Part II – Additional Insured Endorsements: Ongoing Operations, Completed Operations and Musical Chairs.
One of the more important insurance requirements you will find in a construction contract is a demand by a general contractor or owner for additional insured status for ongoing and completed operations under the subcontractor’s general liability policy. In my experience, this provision has been the most frequent source of headaches for subcontractors and reminds me of the game “musical chairs”. When the right forms are not in place, subcontractors can’t get on the jobsite. In other cases, they will not get paid for work until the correct endorsements are on the policy. And, if an accident occurs and the coverage is not in place, you will not have a chair when the music stops. Getting these endorsements squared away in the bidding process will save you time and reduce the hassles associated with any contract.

→ Collected material:
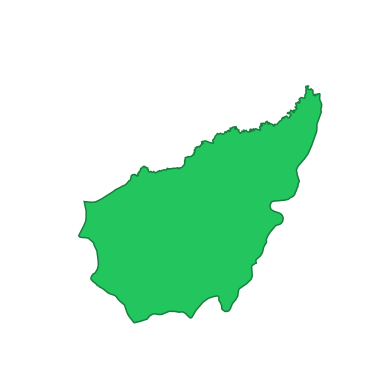 Na Khu, Kalasin, Thailand (Albers equal-area conic projection), rotated 203°
{"feature_id": "78962969B7237235401003", "entity_name": "Na Khu", "entity_type": "district", "adm_level": 2, "iso_a3": "THA", "parent_name": "Thailand", "parent_adm1": "Kalasin", "projection": "albers", "projection_center": [104.002, 16.745], "detail": "fine", "context": "isolated", "style": "filled", "palette": "green", "viewbox_px": 384, "rotation_deg": 203, "n_neighbors": 0, "source": "geoboundaries", "source_scale": "gbopen_adm2", "svg_char_len": 6099}
<svg xmlns="http://www.w3.org/2000/svg" viewBox="0 0 384 384"><g transform="rotate(203 192 192)"><path d="M256.6,100.7L251.5,92.1L249.6,87.9L249.0,84.4L249.4,80.3L249.8,79.3L250.9,78.0L251.5,75.7L251.5,73.8L251.2,72.7L250.6,72.0L249.4,71.6L248.3,70.9L244.7,70.1L242.8,69.0L240.7,68.9L239.9,68.4L237.9,68.4L234.9,67.8L230.1,66.4L228.9,66.2L222.7,66.6L220.8,66.1L218.2,64.4L215.1,63.1L210.0,61.6L205.5,56.5L202.9,54.0L201.3,52.9L194.2,49.0L189.5,52.4L183.7,57.4L182.5,61.5L180.1,64.5L178.7,65.3L174.5,66.3L172.2,67.4L166.3,73.3L161.0,75.4L156.9,76.3L155.2,77.3L153.3,78.1L150.7,77.7L145.2,75.5L144.3,75.5L143.7,75.8L143.2,76.3L142.1,84.6L138.7,95.2L136.0,99.6L134.8,101.1L131.6,103.9L128.6,106.0L127.6,106.4L126.5,105.9L125.9,105.2L125.0,102.9L122.3,100.9L120.4,99.1L119.2,96.6L118.4,95.7L115.4,95.0L114.4,95.1L112.7,96.0L111.6,97.2L111.1,99.5L111.2,104.9L109.7,110.0L109.2,114.1L110.4,118.0L110.8,120.6L110.5,121.7L106.0,128.7L103.7,134.0L103.4,135.5L103.7,138.2L106.6,144.0L107.7,145.8L108.0,147.1L107.9,147.7L107.1,149.2L105.8,151.0L105.0,151.6L106.2,153.4L106.6,154.7L104.1,159.8L103.5,163.6L104.4,169.0L104.2,172.4L103.7,174.3L105.2,178.2L105.0,182.0L104.3,185.7L101.9,193.7L101.0,194.6L98.6,196.5L98.1,197.2L97.4,198.6L97.1,200.8L97.9,203.7L99.7,205.6L101.2,206.4L102.9,206.8L109.5,206.3L112.3,206.8L113.3,207.7L114.4,209.0L114.8,209.9L115.1,212.5L114.7,214.1L113.6,215.3L103.7,220.6L101.0,222.5L100.3,223.2L99.3,225.1L97.2,227.6L96.5,229.9L96.7,231.9L96.5,234.4L96.9,235.6L96.6,238.4L97.4,240.5L97.4,243.8L101.8,248.9L104.6,253.3L104.4,257.4L101.3,267.0L100.1,272.7L100.0,281.4L100.9,296.4L102.2,300.3L103.5,303.0L104.1,314.6L104.3,316.5L105.5,317.7L105.5,318.4L105.9,319.0L105.8,319.8L106.1,321.3L106.7,322.1L106.7,323.1L107.8,324.4L110.0,326.4L110.8,327.4L112.5,332.1L113.3,332.3L113.9,331.7L114.4,330.8L115.0,331.1L115.3,330.5L116.0,330.2L116.2,329.8L116.6,330.0L116.7,329.8L116.0,329.1L116.2,328.6L117.8,328.7L117.9,329.4L118.7,329.6L119.5,330.4L119.8,331.7L120.6,332.8L121.1,332.6L121.4,333.1L122.5,333.4L122.5,333.0L123.3,332.8L124.2,332.1L125.3,332.0L126.1,333.1L126.1,335.0L126.8,334.9L128.3,333.8L128.4,333.4L128.3,332.9L126.9,331.1L126.9,329.8L125.9,328.6L125.7,327.3L125.9,325.5L125.2,323.8L124.9,322.5L125.4,322.2L128.2,321.7L128.6,321.5L129.4,319.9L129.6,319.1L129.3,318.7L128.1,318.1L127.9,315.8L128.2,315.6L128.8,316.7L129.0,316.7L129.7,316.0L130.2,315.0L131.1,314.3L131.0,313.7L129.7,312.5L129.2,311.6L130.2,310.4L129.5,310.0L128.2,309.9L128.4,308.5L129.0,307.7L129.0,307.0L129.3,306.9L130.1,307.2L130.5,306.4L129.6,306.0L129.1,305.2L129.8,304.9L131.8,305.8L133.0,305.8L133.0,303.0L133.4,302.7L134.6,302.8L135.0,302.2L135.0,301.8L134.3,301.6L133.6,302.0L131.8,302.1L130.9,301.6L130.7,301.0L130.9,300.5L131.5,300.2L131.5,298.4L131.9,298.1L132.9,298.0L134.6,298.9L136.3,297.1L136.2,295.8L136.5,295.8L137.3,296.2L137.8,295.3L137.9,294.2L137.7,293.0L138.8,291.7L139.2,290.9L140.1,287.4L142.6,286.4L142.7,285.7L142.1,285.0L142.4,284.9L143.3,284.8L144.3,285.6L147.1,285.6L148.2,285.9L148.4,285.6L147.8,284.4L148.0,284.2L148.8,284.8L149.1,285.6L150.3,286.4L150.6,286.4L151.0,285.5L151.6,284.9L151.1,284.1L151.4,283.2L152.5,283.3L153.8,282.9L154.6,282.3L155.1,282.2L155.3,281.9L155.0,281.2L154.0,281.7L153.6,281.5L153.3,280.9L153.5,279.9L154.1,280.5L154.4,280.5L154.9,279.5L155.1,278.3L154.9,277.8L153.3,276.1L153.3,275.5L154.5,275.5L156.4,275.1L158.1,275.2L158.9,274.1L159.8,274.1L159.7,273.7L158.9,273.3L158.8,273.0L159.7,272.9L160.5,271.6L160.9,271.7L161.1,272.1L160.8,273.2L162.8,272.6L163.0,272.2L162.8,271.8L161.9,272.0L161.6,271.8L161.5,270.8L161.8,270.6L162.7,270.7L162.7,269.6L163.0,269.3L164.3,269.3L165.4,269.0L166.0,269.9L167.1,269.1L168.5,269.2L168.5,268.8L167.6,268.4L167.4,268.0L168.5,267.6L169.6,267.7L169.6,266.2L170.3,265.1L170.9,265.1L171.4,265.7L172.8,265.9L173.2,266.6L173.0,267.3L174.9,267.5L175.9,268.3L176.2,268.1L176.6,266.8L177.1,266.8L177.3,267.6L176.7,268.9L177.0,269.3L179.5,267.8L180.3,266.9L180.5,265.9L181.8,265.7L181.7,265.2L180.9,264.6L180.9,262.6L181.5,262.4L181.8,263.3L182.3,263.2L183.3,262.1L183.6,260.3L184.1,260.1L184.7,260.5L185.0,260.4L185.1,258.6L185.6,257.7L187.5,257.1L188.7,257.2L189.8,255.8L191.5,255.7L191.7,254.2L192.4,252.6L192.4,250.0L193.1,248.1L192.9,247.2L191.6,245.9L191.7,245.1L194.9,244.4L197.2,244.5L199.7,244.3L201.0,243.2L202.0,242.8L202.0,242.4L202.6,242.0L202.2,241.7L202.2,241.4L201.5,241.4L201.0,241.0L201.4,240.9L201.6,240.5L202.0,240.6L201.7,239.7L202.0,239.2L202.0,238.3L202.3,238.2L202.2,237.4L202.8,236.8L203.1,236.8L203.1,236.3L204.1,236.2L204.4,235.4L205.1,235.4L205.1,234.9L205.6,234.7L205.7,234.0L206.1,233.8L205.6,233.0L206.2,231.7L206.0,230.8L205.4,230.8L205.1,230.6L205.2,230.4L204.9,229.4L205.4,229.1L205.4,227.8L205.0,227.6L205.3,226.8L205.7,226.6L206.3,224.7L206.8,224.6L206.9,224.3L208.2,223.2L209.1,223.3L209.7,222.9L209.8,222.4L211.6,221.1L211.2,220.0L211.0,217.9L210.3,217.5L210.6,217.0L209.9,215.4L209.8,214.3L210.1,213.3L209.9,212.9L210.5,212.2L211.0,210.6L212.8,209.2L213.2,208.2L213.7,208.3L213.9,208.8L214.6,208.6L215.2,208.4L216.2,207.5L218.2,206.7L221.9,204.3L222.2,204.5L222.6,204.2L224.0,204.1L224.2,203.3L224.0,202.7L224.4,202.5L224.5,202.2L226.7,201.4L227.6,200.3L228.5,199.8L228.5,199.5L229.0,199.0L230.4,198.9L230.5,198.1L231.2,197.9L233.0,195.4L235.4,195.8L235.4,195.4L236.2,194.5L236.9,194.5L237.5,194.9L238.3,194.6L238.9,193.7L239.5,193.7L240.9,194.9L240.8,195.2L241.1,195.3L241.3,195.7L242.0,196.0L242.3,196.8L245.3,196.6L245.3,197.0L245.8,197.0L246.6,196.7L246.8,196.0L247.4,195.4L247.6,194.3L248.4,193.6L248.1,192.9L248.3,192.0L247.9,191.4L248.1,190.4L248.6,190.1L248.3,189.7L249.1,187.7L248.1,186.2L249.0,185.2L250.1,185.8L250.9,185.8L251.1,185.4L251.9,185.7L253.7,184.5L253.7,184.0L254.2,183.2L253.4,178.9L254.5,177.5L255.2,174.7L256.1,172.8L257.0,171.5L258.0,170.8L259.7,168.4L263.0,164.6L265.2,160.9L272.6,150.2L276.8,145.3L279.0,144.0L282.1,142.7L287.5,141.1L282.1,133.3L279.7,127.6L278.5,123.9L278.4,118.5L279.2,108.3L279.1,107.3L278.1,106.8L275.9,107.0L272.0,108.4L269.4,109.0L262.8,106.8L261.0,104.5L256.6,100.7Z" fill="#22c55e" stroke="#15803d" stroke-width="1.5"/></g></svg>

→ Set exercise 1:
Answer these questions using the piece on additional insured endorsements above.
(a) Who makes the demand for additional insured status?
(b) Under which policy of the subcontractor is that status demanded?
(c) At what stage should the endorsements be squared away?
→ Set exercise 2: Summarize the piece on additional insured endorsements in two sentences.
→ Set exercise 3: Go on with the piece on additional insured endorsements from the point where it stops.

→ Task output 1:
(a) A general contractor or owner.
(b) The subcontractor's general liability policy.
(c) In the bidding process.

→ Task output 2: Construction contracts often include a general contractor's or owner's demand for additional insured status for ongoing and completed operations under the subcontractor's general liability policy, and the writer calls this the most frequent source of headaches for subcontractors, comparing it to musical chairs. Without the right endorsements, subcontractors may be kept off the jobsite, go unpaid, or lack coverage when an accident occurs, so settling them during bidding saves time and reduces hassles.

→ Task output 3:
Additional Insured Status
First, what is additional insured status? There are many articles and books written on the subject, but in theory, it provides certain protections to your customer through your general liability policy for accidents for which you are responsible. So, if you cause an accident resulting in injury on the jobsite and the general contractor is sued because of your negligence, your policy may treat them as an insured as outlined in the endorsement. Since the owner and general contractor may hire many subcontractors, their exposure grows as the complexity of the project increases. Therefore, it is critical for these parties to make sure they and their own policies are protected against liability arising from incidents for which they may only be vicariously, and not directly, responsible.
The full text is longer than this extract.